Western blotting is a method of transferring proteins to a membrane and then using antibodies for detection. For the known expressed protein, the corresponding antibody can be used as the primary antibody to detect, and the expression product of the new gene can be detected by the antibody of the fusion part.
Similar to the Southern or Northern hybridization method, Western Blot uses polyacrylamide gel electrophoresis, and the object to be detected is a protein, the probe is an antibody, and the secondary antibody used for color development is labeled.
Western blotting, also known as immunoblotting, is an immunochemical technique that can detect proteins immobilized on a solid support. The protein to be tested can be either crude extract or a certain separation and purification. In addition, the application of this technology requires the use of monoclonal or polyclonal antibodies to identify the protein to be tested.
The soluble antigen, that is, the protein to be tested must first be separated by different electrophoresis methods according to its properties, such as molecular weight, molecular size, charge, and its isoelectric point; the protein in the gel is transferred to the polyvinylidene fluoride membrane; using the principle that the antibody (primary antibody) specifically binds to the antigen, the antibody is used as a probe to catch the target protein. It is worth noting that non-specific protein should be added before adding the primary antibody, such as bovine serum albumin to "block" the membrane to prevent non-specific binding of the antibody to the membrane.
Proteins separated by electrophoresis often need to use electrophoresis to transfer the protein to the solid phase carrier. We call this process electrophoretic blotting. The two commonly used electrical transfer methods are:
Semi-dry method: the gel and the solid phase carrier are sandwiched between filter papers soaked with a buffer solution, and the power-on time is 10 to 30 minutes.
Wet method: The gel and solid carrier are immersed in the transfer buffer solution, and the transfer time can be extended from 45 minutes to overnight.
Because the use of the wet method is more flexible and does not significantly waste more time and raw materials, we only describe the basic operation process of the wet method here.
The identification of the target protein requires the use of a secondary antibody that recognizes the primary antibody. The antibody is often a purchased product that has been bound or labeled with a specific reagent, such as horseradish peroxidase. This label is a colorimetric reaction catalyzed by horseradish peroxidase. The product of the reaction has a specific color and is fixed on a solid support for easy identification. Therefore, the primary antibody can be identified by identifying the secondary antibody, and then the location of the target protein can be determined. Other recognition systems include alkaline phosphatase system and 125I labeling system.
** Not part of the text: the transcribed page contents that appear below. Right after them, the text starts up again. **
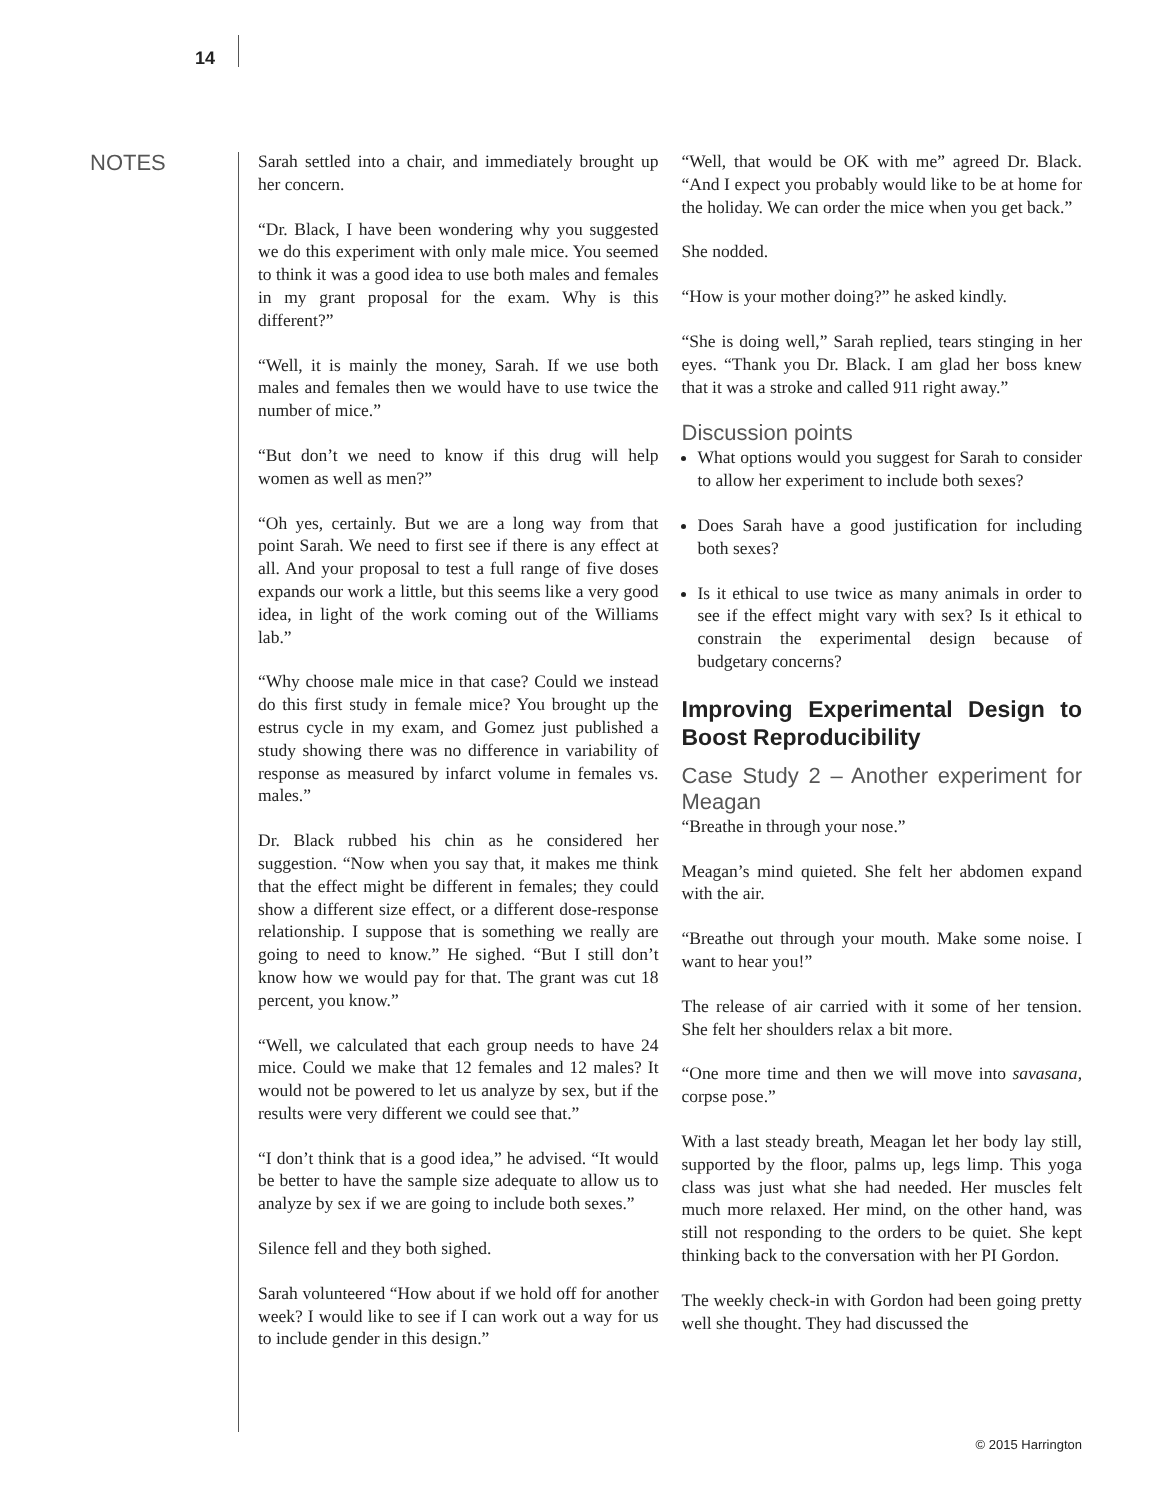14
NOTES
Sarah settled into a chair, and immediately brought up her concern.
“Dr. Black, I have been wondering why you suggested we do this experiment with only male mice. You seemed to think it was a good idea to use both males and females in my grant proposal for the exam. Why is this different?”
“Well, it is mainly the money, Sarah. If we use both males and females then we would have to use twice the number of mice.”
“But don’t we need to know if this drug will help women as well as men?”
“Oh yes, certainly. But we are a long way from that point Sarah. We need to first see if there is any effect at all. And your proposal to test a full range of five doses expands our work a little, but this seems like a very good idea, in light of the work coming out of the Williams lab.”
“Why choose male mice in that case? Could we instead do this first study in female mice? You brought up the estrus cycle in my exam, and Gomez just published a study showing there was no difference in variability of response as measured by infarct volume in females vs. males.”
Dr. Black rubbed his chin as he considered her suggestion. “Now when you say that, it makes me think that the effect might be different in females; they could show a different size effect, or a different dose-response relationship. I suppose that is something we really are going to need to know.” He sighed. “But I still don’t know how we would pay for that. The grant was cut 18 percent, you know.”
“Well, we calculated that each group needs to have 24 mice. Could we make that 12 females and 12 males? It would not be powered to let us analyze by sex, but if the results were very different we could see that.”
“I don’t think that is a good idea,” he advised. “It would be better to have the sample size adequate to allow us to analyze by sex if we are going to include both sexes.”
Silence fell and they both sighed.
Sarah volunteered “How about if we hold off for another week? I would like to see if I can work out a way for us to include gender in this design.”
“Well, that would be OK with me” agreed Dr. Black. “And I expect you probably would like to be at home for the holiday. We can order the mice when you get back.”
She nodded.
“How is your mother doing?” he asked kindly.
“She is doing well,” Sarah replied, tears stinging in her eyes. “Thank you Dr. Black. I am glad her boss knew that it was a stroke and called 911 right away.”
Discussion points
What options would you suggest for Sarah to consider to allow her experiment to include both sexes?
Does Sarah have a good justification for including both sexes?
Is it ethical to use twice as many animals in order to see if the effect might vary with sex? Is it ethical to constrain the experimental design because of budgetary concerns?
Improving Experimental Design to Boost Reproducibility
Case Study 2 – Another experiment for Meagan
“Breathe in through your nose.”
Meagan’s mind quieted. She felt her abdomen expand with the air.
“Breathe out through your mouth. Make some noise. I want to hear you!”
The release of air carried with it some of her tension. She felt her shoulders relax a bit more.
“One more time and then we will move into savasana, corpse pose.”
With a last steady breath, Meagan let her body lay still, supported by the floor, palms up, legs limp. This yoga class was just what she had needed. Her muscles felt much more relaxed. Her mind, on the other hand, was still not responding to the orders to be quiet. She kept thinking back to the conversation with her PI Gordon.
The weekly check-in with Gordon had been going pretty well she thought. They had discussed the
© 2015 Harrington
Protein sample preparation
1). Extraction of total protein from monolayer adherent cells
2). Extraction of total protein from tissue
3). Extraction of total protein from adherent cells treated with drugs
Determination of protein content
1). Make a standard curve
2). Test the protein content of the sample
1). Clean the glass plate
2). Pouring and loading
Chemiluminescence, imaging, fixing
Gel image analysis
It has the advantages of high resolution of gel electrophoresis, high specificity of solid phase immunity and high sensitivity, and can be used for qualitative, quantitative analysis and molecular weight determination of protein/peptide antigens.
It can detect monoclonal antibodies from polyclonal antibodies and determine the specificity of polyclonal antibodies; detect specific antigens from promiscuous antigens and provide information that ELISA cannot provide.
In the field of allergies, immunoblotting is suitable for studying the characteristics, standardization and cross-allergenicity of allergens.
The immunoblotting method is suitable for various laboratories because of its convenient and simple operation, and can be widely used in basic and clinical trials.
The wet immobilized matrix membrane is flexible and easy to handle;
The immobilized biocopy macromolecules can be uniformly close to various immunoprobes, and will not be blocked by pores like gels;
Only a few reagents are needed for immunoblotting analysis;
The time of incubation and washing is significantly reduced;
Multiple copies can be made at the same time for various analysis and identification;
The results can be stored for a long time in the form of graphs;
Immunoprobes can be used to reduce the pH value and other methods, like erasing the recording tape, and then wipe off the probe, and then use a second probe for analysis and detection. The application scope and advantages of immunoblotting are not limited to this, it will surely continue to develop and improve with the in-depth study of this method.